Core Platform Team/Initiatives/Unify Parsers-Phase 2
Unify Parsers-Phase 2
MediaWiki currently has two wikitext parsers: the (legacy) parser and Parsoid supporting different use cases. This project aims to arrive at a single parser that supports all use cases.
- Significance and Motivation
Parsoid was developed to support HTML-editing clients but is also used by some read view use cases but not all of them. It is not tenable to have two parsers in the long term since it hamstrings development and upgrades to the parsing codebase, wikitext, and templates since we would have to add that support to both codebases. More importantly, the parsing pipelines in the two parsers are different which makes replicating functionality in both parsers more complex.
We would like to consolidate behind Parsoid as the new default parser given its support for HTML clients, annotated HTML output, and more structured internal pipeline.

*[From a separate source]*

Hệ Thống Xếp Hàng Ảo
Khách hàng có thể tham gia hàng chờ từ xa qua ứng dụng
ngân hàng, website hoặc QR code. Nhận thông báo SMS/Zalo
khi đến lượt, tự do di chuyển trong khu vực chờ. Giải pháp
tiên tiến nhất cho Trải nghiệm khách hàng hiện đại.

This requires identifying all output and feature incompatibilities between Parsoid and the legacy parser and bridging those gaps. This may also require updating (a) bots (b) gadgets (c) extensions (d) wikitext. This project aims to minimize all such changes by handling any differences with appropriate tooling and support.
Once Parsoid is deployed as the default and only parser for all wikitext-based use cases, we can embark upon much needed work to enhance wikitext and templates and make them easier to use, more performant, less error-prone, and easier to write tools for.
- Baseline Metrics
- Target Metrics
- Client teams (Web, VE, Flow, CX, Apps)
- Bot, Gadget, and Extension authors (only as pertaining to the Wikimedia cluster initially)
- Editing community
- Core Platform
- Known Dependencies/Blockers
Epics, User Stories, and Requirements
- Fix known issues in Parsoid relating to using Parsoid HTML for read views
- Finish updating legacy PHP parser media output to match Parsoid
- This might require updates to some bots and gadgets
- Identify any other Parsoid feature gaps (This can/will reveal new work)
- Finalize new parser hooks API (Parsoid and legacy PHP parser have different pipelines and internals)
- Migrate over Wikimedia extensions using existing hooks
- Compatibility Testing (this can/will reveal new work)
- Establish regular visual diff QA runs to identify uncaught issues
- Analyze results and file Parsoid bugs or identify any wikitext changes required on wikis
- Decide on what compatibility is acceptable (100% compatibility is not achievable and there might be insignificant output differences)
- Connect with CL and engage with community if we require any wikitext / templates to be fixed (This can/will reveal new work)
- Production Readiness
- Improve Parsoid performance (undefined until phase 1 is complete)
- Switch over all read views to Parsoid on the Wikimedia cluster
Time and Resource Estimates
- Estimated Start Date
Late FY1920 Q1
- Actual Start Date
- Estimated Completion Date
- Actual Completion Date
- Resource Estimates
3.5 FTE and .5 Engineering and Project Manager for the duration
Possible augmenting of other engineers, but more clarity is needed.
- Parsing Team
- Core Platform
- To what extent do we want to refactor the Parsing Interface in Core? It is currently coupled with the legacy wikitext parser and the templating implementation.
- What is acceptable output disparity between Parsoid and the PHP parser? How do we decide this? What qualitative analysis should be used?
- What are our strategies for engaging with the community on any changes this might require them to do?
- What additional work is required on the Linter extension to better support editors with any required wikitext and template changes?
- Other Documents
- Parsoid/Known differences with PHP parser output
- Parsing/Parser Hooks Stats
- Parsing/Media structure
Blocked, waiting for phase 1 to be complete.
Some work is less defined until several tasks are complete which are expected to define the rest of the project.